> **Records from a collection**:
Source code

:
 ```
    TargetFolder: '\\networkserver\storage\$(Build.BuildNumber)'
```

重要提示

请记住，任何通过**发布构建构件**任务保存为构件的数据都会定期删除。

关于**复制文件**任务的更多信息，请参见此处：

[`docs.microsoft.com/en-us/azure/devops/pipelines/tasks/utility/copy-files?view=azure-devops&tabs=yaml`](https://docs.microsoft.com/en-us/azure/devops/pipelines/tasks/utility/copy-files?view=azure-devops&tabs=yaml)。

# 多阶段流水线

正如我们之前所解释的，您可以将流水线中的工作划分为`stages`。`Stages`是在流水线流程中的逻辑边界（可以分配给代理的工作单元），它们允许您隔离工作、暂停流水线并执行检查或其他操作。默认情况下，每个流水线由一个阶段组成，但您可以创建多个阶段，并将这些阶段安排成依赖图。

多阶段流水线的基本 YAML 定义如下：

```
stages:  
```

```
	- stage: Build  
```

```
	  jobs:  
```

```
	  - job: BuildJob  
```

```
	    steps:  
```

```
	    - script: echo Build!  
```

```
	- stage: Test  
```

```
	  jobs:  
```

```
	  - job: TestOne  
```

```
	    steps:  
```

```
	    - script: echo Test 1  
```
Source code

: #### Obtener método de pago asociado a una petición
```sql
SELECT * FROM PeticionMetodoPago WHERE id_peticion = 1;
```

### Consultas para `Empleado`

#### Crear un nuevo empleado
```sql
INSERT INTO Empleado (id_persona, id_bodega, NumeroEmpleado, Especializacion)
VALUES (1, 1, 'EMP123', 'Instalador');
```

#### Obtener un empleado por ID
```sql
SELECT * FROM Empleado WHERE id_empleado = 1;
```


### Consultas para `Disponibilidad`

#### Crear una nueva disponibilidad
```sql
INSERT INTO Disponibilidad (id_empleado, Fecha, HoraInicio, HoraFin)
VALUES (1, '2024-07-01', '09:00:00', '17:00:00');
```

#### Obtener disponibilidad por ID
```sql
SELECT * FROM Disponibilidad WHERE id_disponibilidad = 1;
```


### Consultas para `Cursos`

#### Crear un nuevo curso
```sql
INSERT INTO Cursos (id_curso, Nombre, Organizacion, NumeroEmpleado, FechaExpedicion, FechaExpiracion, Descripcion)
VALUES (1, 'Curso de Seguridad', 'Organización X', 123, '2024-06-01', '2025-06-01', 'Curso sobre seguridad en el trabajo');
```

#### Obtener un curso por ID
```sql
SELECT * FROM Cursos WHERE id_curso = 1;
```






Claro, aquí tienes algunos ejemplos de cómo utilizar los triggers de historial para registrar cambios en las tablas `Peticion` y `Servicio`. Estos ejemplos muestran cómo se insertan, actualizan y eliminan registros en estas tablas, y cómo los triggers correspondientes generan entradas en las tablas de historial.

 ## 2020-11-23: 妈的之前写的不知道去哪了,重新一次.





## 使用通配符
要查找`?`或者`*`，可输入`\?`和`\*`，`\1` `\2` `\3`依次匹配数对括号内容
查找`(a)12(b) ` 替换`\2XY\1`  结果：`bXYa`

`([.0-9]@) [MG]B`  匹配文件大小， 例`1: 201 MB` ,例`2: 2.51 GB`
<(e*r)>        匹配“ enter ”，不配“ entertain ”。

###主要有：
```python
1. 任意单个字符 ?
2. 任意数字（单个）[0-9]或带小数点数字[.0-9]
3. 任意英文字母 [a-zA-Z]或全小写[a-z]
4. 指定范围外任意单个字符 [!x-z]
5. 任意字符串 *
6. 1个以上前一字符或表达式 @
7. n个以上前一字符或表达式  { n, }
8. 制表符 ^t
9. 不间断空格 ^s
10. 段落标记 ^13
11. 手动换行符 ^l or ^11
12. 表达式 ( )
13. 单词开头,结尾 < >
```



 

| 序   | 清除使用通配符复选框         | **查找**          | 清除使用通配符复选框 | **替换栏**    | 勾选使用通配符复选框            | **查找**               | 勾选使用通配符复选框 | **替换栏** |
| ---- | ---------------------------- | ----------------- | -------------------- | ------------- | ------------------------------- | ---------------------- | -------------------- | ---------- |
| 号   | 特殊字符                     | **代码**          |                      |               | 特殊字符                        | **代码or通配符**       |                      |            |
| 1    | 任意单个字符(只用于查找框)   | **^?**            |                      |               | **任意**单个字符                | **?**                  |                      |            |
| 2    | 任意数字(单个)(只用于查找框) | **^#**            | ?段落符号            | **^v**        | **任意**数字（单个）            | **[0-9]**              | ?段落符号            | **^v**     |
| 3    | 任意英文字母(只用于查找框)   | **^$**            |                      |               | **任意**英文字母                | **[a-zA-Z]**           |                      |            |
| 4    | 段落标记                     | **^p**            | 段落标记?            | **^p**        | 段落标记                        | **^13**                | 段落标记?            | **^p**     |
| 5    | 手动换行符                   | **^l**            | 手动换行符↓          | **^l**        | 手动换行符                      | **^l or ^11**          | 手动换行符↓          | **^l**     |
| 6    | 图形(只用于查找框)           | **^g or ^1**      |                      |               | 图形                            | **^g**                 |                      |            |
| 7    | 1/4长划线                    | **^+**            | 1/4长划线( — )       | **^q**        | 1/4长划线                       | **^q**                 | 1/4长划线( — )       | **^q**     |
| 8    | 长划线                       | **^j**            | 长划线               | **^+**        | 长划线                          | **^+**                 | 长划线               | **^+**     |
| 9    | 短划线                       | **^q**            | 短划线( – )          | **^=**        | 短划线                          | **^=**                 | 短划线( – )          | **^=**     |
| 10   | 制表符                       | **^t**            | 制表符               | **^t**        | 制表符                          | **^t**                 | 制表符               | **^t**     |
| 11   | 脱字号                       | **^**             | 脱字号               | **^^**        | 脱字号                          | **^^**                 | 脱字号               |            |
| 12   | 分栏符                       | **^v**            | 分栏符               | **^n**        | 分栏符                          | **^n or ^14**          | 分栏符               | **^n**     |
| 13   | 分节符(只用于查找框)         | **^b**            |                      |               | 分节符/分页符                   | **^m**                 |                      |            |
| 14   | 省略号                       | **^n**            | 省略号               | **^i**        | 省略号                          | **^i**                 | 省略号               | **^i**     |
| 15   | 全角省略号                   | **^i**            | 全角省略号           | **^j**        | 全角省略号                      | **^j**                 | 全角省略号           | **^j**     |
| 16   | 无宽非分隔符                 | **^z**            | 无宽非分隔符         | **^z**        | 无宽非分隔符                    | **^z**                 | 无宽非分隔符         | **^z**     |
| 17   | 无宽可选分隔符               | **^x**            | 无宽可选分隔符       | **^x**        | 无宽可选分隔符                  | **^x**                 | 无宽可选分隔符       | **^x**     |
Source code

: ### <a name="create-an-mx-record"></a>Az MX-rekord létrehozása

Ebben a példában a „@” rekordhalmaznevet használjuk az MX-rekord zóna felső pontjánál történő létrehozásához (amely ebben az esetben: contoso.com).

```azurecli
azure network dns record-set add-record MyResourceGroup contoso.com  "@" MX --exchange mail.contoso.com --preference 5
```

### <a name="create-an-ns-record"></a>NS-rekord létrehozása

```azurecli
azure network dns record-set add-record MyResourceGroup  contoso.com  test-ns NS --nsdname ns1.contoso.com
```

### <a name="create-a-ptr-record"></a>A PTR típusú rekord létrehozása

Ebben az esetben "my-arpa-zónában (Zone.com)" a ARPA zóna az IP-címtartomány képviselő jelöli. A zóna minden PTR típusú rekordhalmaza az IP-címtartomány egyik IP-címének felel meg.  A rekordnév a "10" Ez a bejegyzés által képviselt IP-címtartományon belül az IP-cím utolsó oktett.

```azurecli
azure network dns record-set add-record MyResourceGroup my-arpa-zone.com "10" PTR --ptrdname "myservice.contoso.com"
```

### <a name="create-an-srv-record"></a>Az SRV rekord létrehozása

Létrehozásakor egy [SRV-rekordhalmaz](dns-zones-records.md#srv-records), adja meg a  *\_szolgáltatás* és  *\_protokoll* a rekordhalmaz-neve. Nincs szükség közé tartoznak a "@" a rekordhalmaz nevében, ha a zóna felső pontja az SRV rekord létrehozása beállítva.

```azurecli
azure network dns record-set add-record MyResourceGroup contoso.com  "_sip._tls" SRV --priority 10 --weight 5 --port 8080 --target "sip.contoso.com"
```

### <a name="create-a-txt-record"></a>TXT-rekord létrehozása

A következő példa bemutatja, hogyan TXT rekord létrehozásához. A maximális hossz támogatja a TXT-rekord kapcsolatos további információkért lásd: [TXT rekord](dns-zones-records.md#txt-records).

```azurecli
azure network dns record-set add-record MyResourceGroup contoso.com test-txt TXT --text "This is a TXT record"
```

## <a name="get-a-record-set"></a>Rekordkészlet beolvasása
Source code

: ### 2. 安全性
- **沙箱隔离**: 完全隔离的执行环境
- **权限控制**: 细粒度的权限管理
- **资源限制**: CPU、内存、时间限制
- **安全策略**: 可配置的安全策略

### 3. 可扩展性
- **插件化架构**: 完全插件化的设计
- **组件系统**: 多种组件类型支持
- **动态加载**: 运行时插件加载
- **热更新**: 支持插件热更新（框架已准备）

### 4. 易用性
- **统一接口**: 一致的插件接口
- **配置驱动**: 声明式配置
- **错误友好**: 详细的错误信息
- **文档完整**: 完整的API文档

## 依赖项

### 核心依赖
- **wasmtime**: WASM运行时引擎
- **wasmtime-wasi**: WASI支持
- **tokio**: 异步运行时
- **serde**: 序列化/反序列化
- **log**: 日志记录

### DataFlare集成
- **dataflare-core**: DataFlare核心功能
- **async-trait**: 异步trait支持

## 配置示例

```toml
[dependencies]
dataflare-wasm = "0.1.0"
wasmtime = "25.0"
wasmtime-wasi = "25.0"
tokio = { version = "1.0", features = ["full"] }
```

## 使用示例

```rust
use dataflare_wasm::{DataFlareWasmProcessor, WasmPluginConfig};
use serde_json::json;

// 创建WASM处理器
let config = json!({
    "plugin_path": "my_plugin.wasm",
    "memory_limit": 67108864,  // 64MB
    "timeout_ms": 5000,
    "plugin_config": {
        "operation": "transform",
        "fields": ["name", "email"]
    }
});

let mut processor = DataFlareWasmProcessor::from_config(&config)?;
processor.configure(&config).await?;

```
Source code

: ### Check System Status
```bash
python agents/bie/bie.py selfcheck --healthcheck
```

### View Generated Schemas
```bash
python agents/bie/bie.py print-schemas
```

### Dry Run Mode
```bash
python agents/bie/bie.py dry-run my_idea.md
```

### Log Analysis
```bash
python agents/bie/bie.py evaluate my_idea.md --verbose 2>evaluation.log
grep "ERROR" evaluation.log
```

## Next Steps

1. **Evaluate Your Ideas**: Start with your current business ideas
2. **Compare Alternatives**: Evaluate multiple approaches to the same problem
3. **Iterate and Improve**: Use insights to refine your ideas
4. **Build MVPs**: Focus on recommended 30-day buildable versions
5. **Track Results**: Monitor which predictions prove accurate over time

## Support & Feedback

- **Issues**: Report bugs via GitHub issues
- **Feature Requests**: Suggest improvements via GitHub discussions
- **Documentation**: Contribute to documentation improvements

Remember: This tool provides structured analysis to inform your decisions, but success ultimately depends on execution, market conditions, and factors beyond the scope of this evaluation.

> **WHAT THE TASK ASKS**:
Which lines in the records above contain the string "DataFlareWasmProcessor"? Copy them.

> **RESPONSE FOR THIS EXERCISE**:
use dataflare_wasm::{DataFlareWasmProcessor, WasmPluginConfig};
let mut processor = DataFlareWasmProcessor::from_config(&config)?;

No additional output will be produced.